The likely lad out for an aftershow whirl

With a working girl;

The alki out of his head.

I tell you, do anything, surprise

’Em, hit ’em

Between the eyes:

Don’t and we . . . are . . . dead.

What’s the matter? What have I said?

POET

Go and look for another

Potboiling slave:

A real writer can’t throw away

The talent that nature gave.

What gives words the power to tear apart

The human heart?

What weaves the flowery charms

That tempt the lovers

To each other’s arms?

What protects Olympus and unites the gods?

It is the spirit of man

Expressed by the power

Of poetry,

Won by poor sods

Like me,

Sweating over words

Hour after hour.

ACTOR

Use it then,

This fabulous power,

Like in a love affair: seduce

Us, lose

Yourself in pain and ecstasy,

Throw away

All restraint.

Forget the middle-aged, pathetic

Nitpicking academic;

Write

A text

Full of fantasy,

With the ugly and the pretty,

The serious and the silly,

Hand in hand.

The old saying’s true:

Love your audience

And they’ll love you.

POET

Oh, to sing

Like that,

Give me back

The time when I began;

When the songs sang

Themselves,

Like water from a spring;

Make me strong,

Raging with the pain

Of love and hate,

Make me young again.

ACTOR

Don’t moan about age;

Wonder and rage

Burn on,

The wild-eyed

Child within you

Never died.

DIRECTOR

Right.
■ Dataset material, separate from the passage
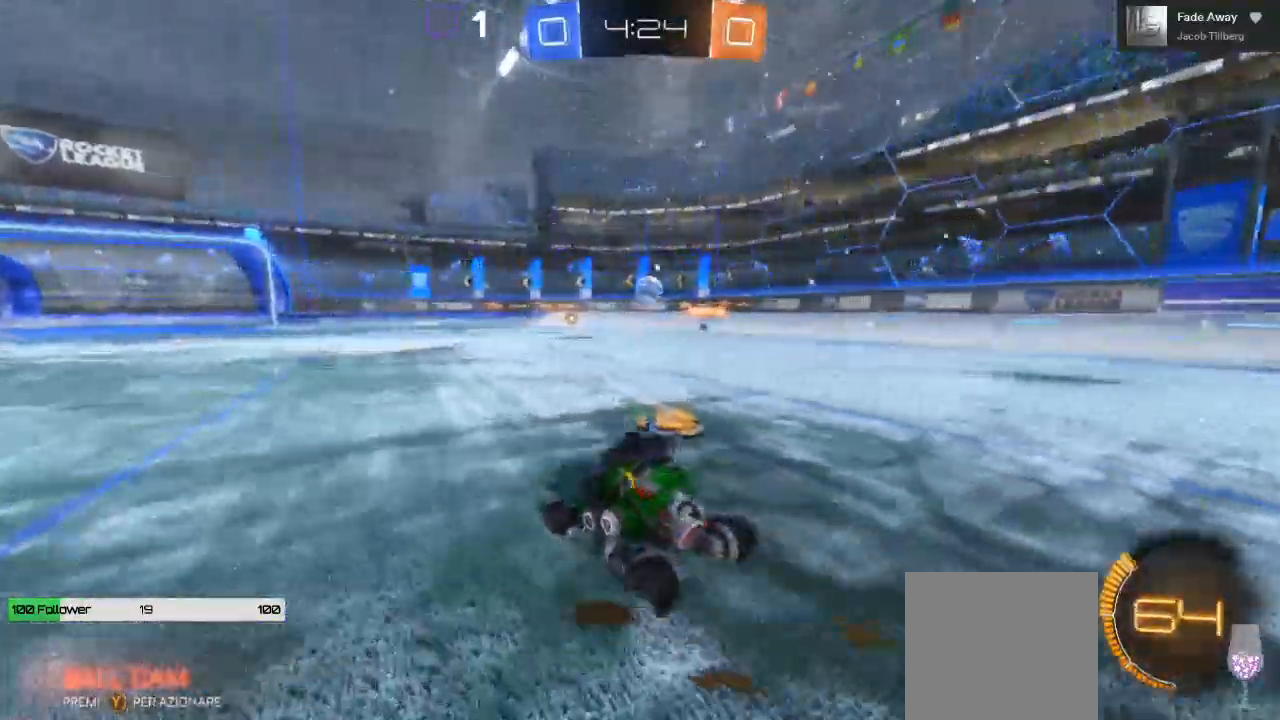
{"dt_ms": 500, "buttons": ["R2"], "left_stick": "left", "right_stick": "center", "events": [[167, "left_stick", "center"], [433, "left_stick", "left"]]}
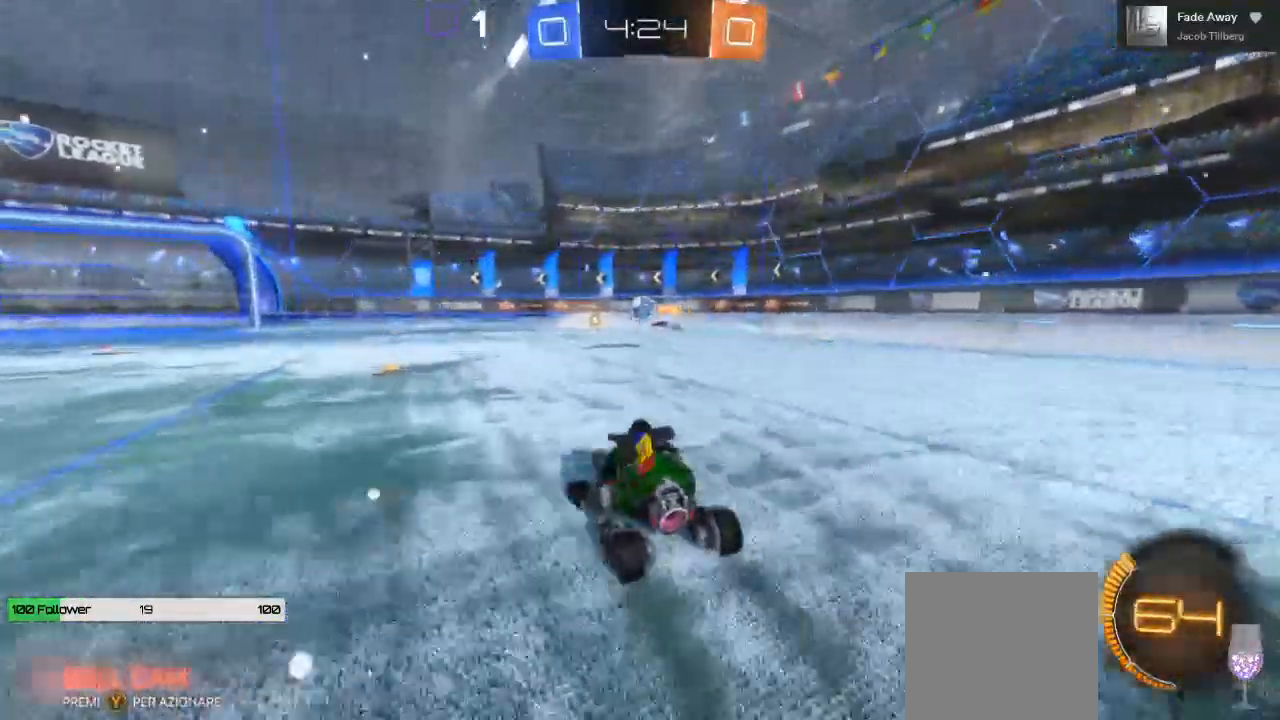
{"dt_ms": 500, "buttons": ["R2"], "left_stick": "center", "right_stick": "center", "events": [[17, "left_stick", "center"], [217, "left_stick", "left"], [333, "left_stick", "center"]]}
Stop navel gazing.

Time to try something amazing.

With all the theatre’s tricks,

The whole mix:

The serious and the daft,

The sun, the moon, the stars

Animals, rocks, plants;

For it is our ambition

To use our craft

To pace out the circle of creation:

We have a story to tell:

A little stroll

From heaven

Through the world

And all the way

Down to hell.

2. Prologue in Heaven

The LORD, the HEAVENLY HOSTS. Afterwards MEPHISTOPHELES. The three ARCHANGELS come forward.

RAPHAEL

The sun sings its old song,

A furnace thundering

Dawn to night

Across the sky,

Drowning the music of the spheres;

Angels draw strength

From the blazing light,

Though no angel can fathom

The mystery of the mechanism

Of high heaven.

GABRIEL

And planet Earth speeds in space,

Spinning its double face;

Bright paradise of day concedes

To hell of night;

And eternity’s symphony,

The music of the spheres, fits

Plays in counterpointeding harmony:

The sea roars

And deep tides rip

The rocks of ocean floors

To bits . . .

MICHAEL

. . . And storms roll

Hand in hand, gripping the planet

Equator to pole;

Lightning flashes devastation

Sky to land

Before the thunderclap.

But, Oh Lord, you hold

The terrors of creation

Calmly in your hand;

Your angels kneel in adoration

As you walk, gently,

Along the paths of Heaven.

ALL THREE

No one, oh Lord, can know your ways:

Why the sky

Shines as bright as on the day you made it.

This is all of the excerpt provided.